You're not missing anything obvious... what you're trying to do, on face
value, is not an easy thing to do. In M/R, joining is done based on
partitioning to the same reducer...how can you do that if you have a case
and foo is sent to reducer 1, bar to reducer 2? There's no way to know
where keys should be sent.
That said, there are options.
Option 1: a cross. Undesirable because of data explosion.
Option 2: If one of the data sets is large enough to fit in memory, you can
make a UDF that brings it in, and does the join for you. This is
essentially option 1.
Option 3: Less generically, exploit the join you're actually doing. In the
dummy example, it looks like you're checking if a token is contained in
another string. You could convert this into a join by tokenizing,
flattening, doing the join, etc. I don't know how close your real use case
is to what you posted.
2012/8/29 Mat Kelcey <[EMAIL PROTECTED]>
> Considering the following two relations...
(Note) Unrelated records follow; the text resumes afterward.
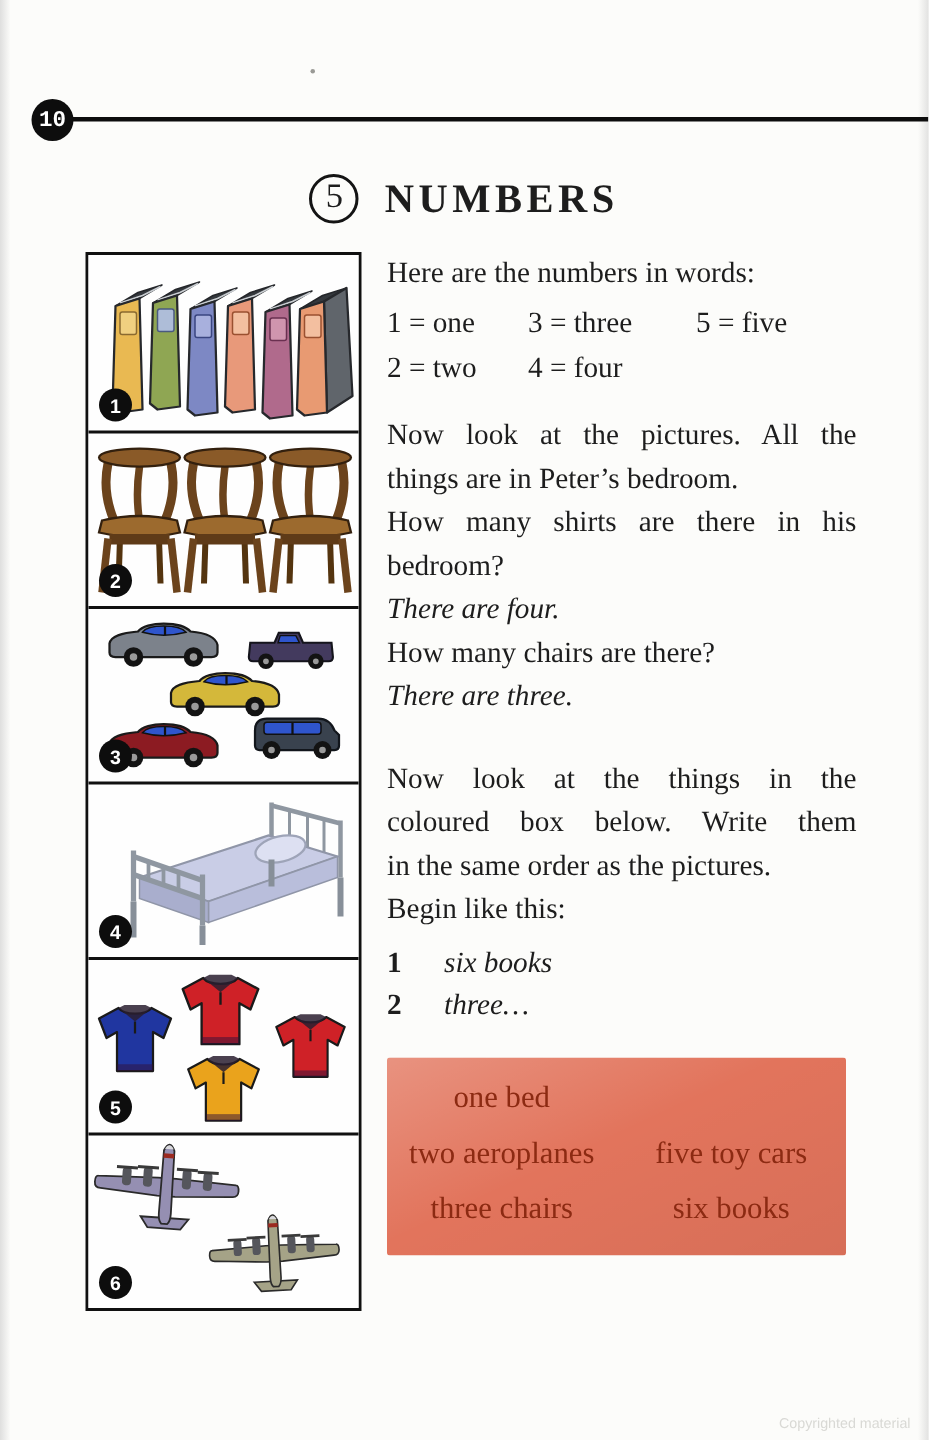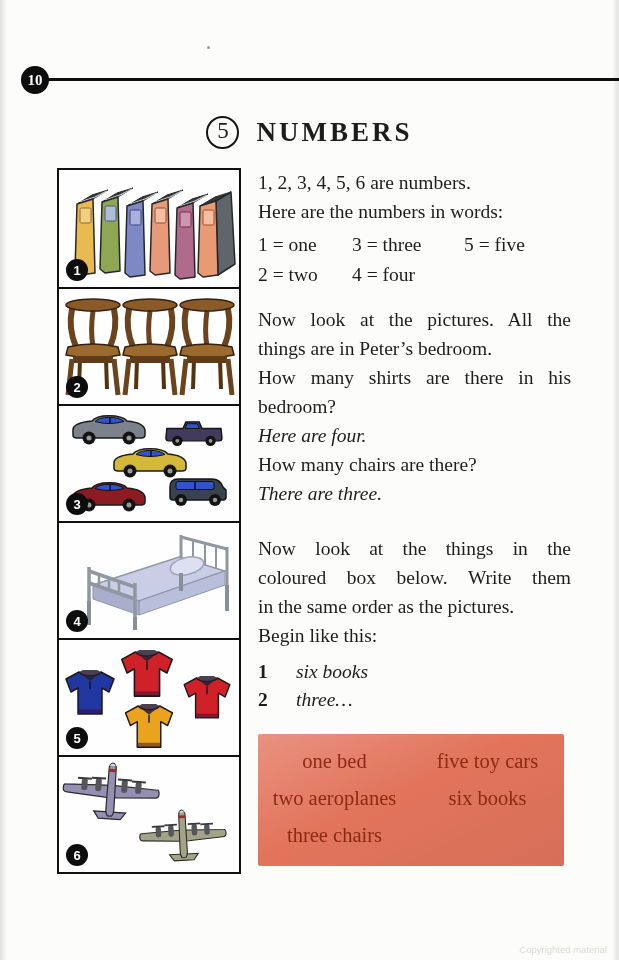--- a/index.html
+++ b/index.html
@@ -14,21 +14,21 @@
   .edge-shade-left { position:absolute; left:0; top:0; bottom:0; width:7px;
     background:linear-gradient(to right, rgba(90,90,95,.18), rgba(0,0,0,0)); }
   .edge-shade-right { position:absolute; right:0; top:0; bottom:0; width:7px;
     background:linear-gradient(to left, rgba(90,90,95,.16), rgba(0,0,0,0)); }
 
   
   .page-badge {
     position:absolute; left:21px; top:66px; width:28px; height:28px; border-radius:50%;
     background: var(--badge-bg, #0d0d0d); color: var(--badge-ink, #ffffff);
     display:flex; align-items:center; justify-content:center;
-    font-family:Liberation Serif, serif; font-size:15px; font-weight:bold; z-index:2;
+    font-family:Liberation Mono, monospace; font-size:15px; font-weight:bold; z-index:2;
   }
   .top-rule { position:absolute; left:46px; top:78px; right:0; height:3px;
     background: var(--badge-bg, #0d0d0d); }
 
   
   .heading { position:absolute; top:112px; left:0; right:0; height:40px;
     display:flex; align-items:center; justify-content:center; gap:17px; }
   .lesson-circle { width:33px; height:33px; border:2px solid #141414; border-radius:50%;
     display:flex; align-items:center; justify-content:center; font-size:23px; padding-bottom:2px; }
   .heading-title { font-size:27px; font-weight:bold; letter-spacing:3px; }
@@ -58,21 +58,21 @@
 
   .examples { margin-top:8px; line-height:28px; }
   .example { display:flex; }
   .example .n { font-weight:bold; width:38px; }
   .example .t { font-style:italic; }
 
   .word-box {
     margin-top:20px; width:306px; border-radius:2px;
     background: var(--box-bg, #e2745c);
     background-image: linear-gradient(155deg, rgba(255,255,255,.22), rgba(255,255,255,0) 45%, rgba(0,0,0,.05));
-    padding:9px 0 12px; display:flex;
+    padding:9px 0 12px; display:flex;align-items:flex-end;
   }
   .word-col { flex:1; text-align:center; font-size:20.5px; line-height:37px;
     color: var(--box-ink, #8c2a12); }
 
   .watermark { position:absolute; right:12px; bottom:5px;
     font-family:"Liberation Sans", sans-serif; font-size:9.5px; color:#d9d9d5; }
 
   .dot-artifact { position:absolute; left:207px; top:46px; width:3px; height:3px;
     border-radius:50%; background:#9a9a96; }
 </style>
@@ -275,38 +275,37 @@
           </defs>
           <use href="#plane" transform="translate(52,36) rotate(4)" color="#958fb2"></use>
           <use href="#plane" transform="translate(124,80) scale(0.9) rotate(-3)" color="#a5a387"></use>
         </svg>
         <div class="cell-badge">6</div>
       </div>
     </div>
 
     <div class="text-col">
       <div>
-        <div>1, 2, 3, 4, 5, 6 are numbers.</div>
         <div>Here are the numbers in words:</div>
       </div>
 
       <div class="numtable">
         <div>1 = one</div>
         <div>3 = three</div>
         <div>5 = five</div>
         <div>2 = two</div>
         <div>4 = four</div>
       </div>
 
       <div class="para">
         <div class="jline">Now look at the pictures. All the</div>
         <div>things are in Peter’s bedroom.</div>
         <div class="jline">How many shirts are there in his</div>
         <div>bedroom?</div>
-        <div class="iline">Here are four.</div>
+        <div class="iline">There are four.</div>
         <div>How many chairs are there?</div>
         <div class="iline">There are three.</div>
       </div>
 
       <div class="para2">
         <div class="jline">Now look at the things in the</div>
         <div class="jline">coloured box below. Write them</div>
         <div>in the same order as the pictures.</div>
         <div>Begin like this:</div>
       </div>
> grunt> querys = load 'query' as (id:int, token:chararray);
> grunt> dump querys
> grunt> documents = load 'document' as (id:int, text:chararray);
> grunt> dump documents;
> (21,foo bar frog)
> (22,hello frog)
> Is is possible to do a join where the query:token is not equal to but
> contained in documents:text ?
> (11,foo,21,foo bar frog)
> (12,bar,21,foo bar frog)
> (13,frog,21,foo bar frog)
> (13,frog,22,hello frog)
> I can certainly do this in Java map/reduce (as we all had to in the
> dark days days before pig) but is there a way to hack this together
> with a custom udf or some other weird join backdoor (customer
> partitioner for a group or something whacky) ???
> It's been a long day, maybe I'm just missing some super obvious..